Nick’s point is right in any case: There’s a trend to watch here. Not sure whether it’s good or bad yet, but it’s rolling.

  • Mike G

    If you’re a good boss you have nothing to fear. Why? Because your employees won’t talk to you through frickin’ BLOGS if they can just talk to you. I had one boss who made an offhand comment once about how much anonymous mail he got. It never occurred to him that the climate of fear he created and his own bullheadedness might be the reason.
    Likewise, when I was at a dot-com (March First) it generated an enormous amount of anonymous traffic on Motley Fool, Yahoo,, and other boards. Why?
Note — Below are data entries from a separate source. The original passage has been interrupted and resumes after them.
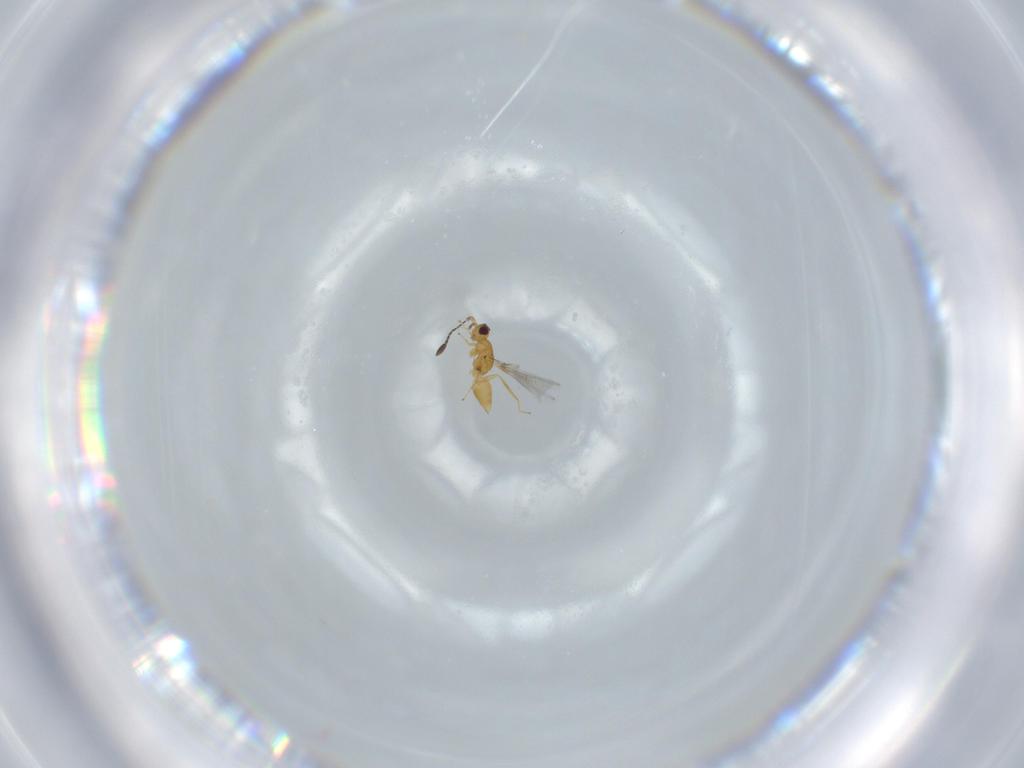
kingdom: Animalia
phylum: Arthropoda
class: Insecta
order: Hymenoptera
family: Mymaridae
Because no one felt anything said to the still-may-be-indicted management would mean anything or be used in any constructive way, so the only way to let off steam and be useful to humanity was to warn your fellow employees (or potential employees) to stay away and dump your stock for the pittance you could still get for it. I suspect that story has more to do with the whole dot-com collapse than has yet been recognized.

  • 1. A bit self serving, since undoubtedly Glenn thinks is one of the blogs that should be monitored.
    2. This might be a good time to point out that TCS is a Carbon Club propoganda site platform for its paid shills. (Full disclosure: I’ve been banned from TCS 3 times for disagreeing with their columns).
    3. Since most bloggers (and Insty espcially) just cut and paste from real reporters who go out and find out information others want kept secret, it would be understandable for the NYT to have a less the respectful opinion of most bloggers; possibly like the opinion real cops have towards security guards.
    4. But I agree, the fact checking potential is very promissing. Tens of thousands of amateur investigative reporters, each an expert on our little corner of the world? That’s what I try to do.

  • Oh look, it’s the latest Hesiod-wannabe, Barney Gumble! So nice of you to play, Mr. Gumble. Mind the carpet.

  • The Dark Avenger

    Now, Andrea, you should play nice, like you want people to do on your blog. Golden Rule and all that.

  • Chris Allen

    Barney Gumble’s point #3 is the most important one he makes.
    So many bloggers get up in arms about the disrespect shown them by “Big Media.” Um… you’re amateurs. They’re not. You have other jobs and do this in your spare time. They do it 24 hours a day. But most key: You sit around commenting on work they actually do. The information they provide is the lifestuff of your blogs.
    Yes, you are also their customers. Your opinions are important in the same way that your opinions about frozen dinners are important to Stouffer’s. But the assumption that you are their professional equals, or should be, is laughable.

  • Andrea, so nice to talk to you. You’re the only one who ever beetle juiced me, so I’m honor bound not to bother you. (Male bloggers are too proud to say the words, so I’m free to post to the limits of my ability. Women are so much more practical that way.)
    Could I come back if I promised to be nice?
    Chris: Exactly. I think of the sum total of accurate knowledge as a wall some are trying to build and others are trying to tear down. Even if I add one tiny pebble once in a while, if it is accurate it builds the wall a little bit.
    Speaking of tearing down, Juanita Broderick in on Hanniy tomorrow.

  • The one time Barney bothered trying to argue facts with me, he lost.